Assigned task: Return, word for word, the lines running from the one that contains "The Prodigal" to the final line of the listing below.

*** Opening of The data ***

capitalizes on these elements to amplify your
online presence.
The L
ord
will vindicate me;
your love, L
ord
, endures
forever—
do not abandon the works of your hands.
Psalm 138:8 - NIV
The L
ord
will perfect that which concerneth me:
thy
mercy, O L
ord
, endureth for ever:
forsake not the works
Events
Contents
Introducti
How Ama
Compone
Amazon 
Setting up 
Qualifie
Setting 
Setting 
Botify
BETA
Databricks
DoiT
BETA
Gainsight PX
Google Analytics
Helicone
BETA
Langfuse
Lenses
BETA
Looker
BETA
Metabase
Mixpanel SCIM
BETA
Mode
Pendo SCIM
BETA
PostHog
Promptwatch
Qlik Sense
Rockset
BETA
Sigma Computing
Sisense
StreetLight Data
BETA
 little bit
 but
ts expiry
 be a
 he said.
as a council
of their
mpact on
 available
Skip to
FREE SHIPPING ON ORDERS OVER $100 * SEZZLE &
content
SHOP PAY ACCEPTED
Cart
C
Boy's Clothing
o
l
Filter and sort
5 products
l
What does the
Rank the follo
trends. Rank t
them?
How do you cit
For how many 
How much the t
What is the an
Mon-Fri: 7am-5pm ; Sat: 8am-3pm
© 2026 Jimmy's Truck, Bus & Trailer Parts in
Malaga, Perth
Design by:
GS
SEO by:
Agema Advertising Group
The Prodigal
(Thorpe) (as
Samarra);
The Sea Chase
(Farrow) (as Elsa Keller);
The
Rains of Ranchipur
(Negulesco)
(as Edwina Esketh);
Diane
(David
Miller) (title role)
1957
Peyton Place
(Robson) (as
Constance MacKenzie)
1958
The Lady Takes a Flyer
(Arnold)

*** Close of The data ***

Written response:
The Prodigal
(Thorpe) (as
Samarra);
The Sea Chase
(Farrow) (as Elsa Keller);
The
Rains of Ranchipur
(Negulesco)
(as Edwina Esketh);
Diane
(David
Miller) (title role)
1957
Peyton Place
(Robson) (as
Constance MacKenzie)
1958
The Lady Takes a Flyer
(Arnold)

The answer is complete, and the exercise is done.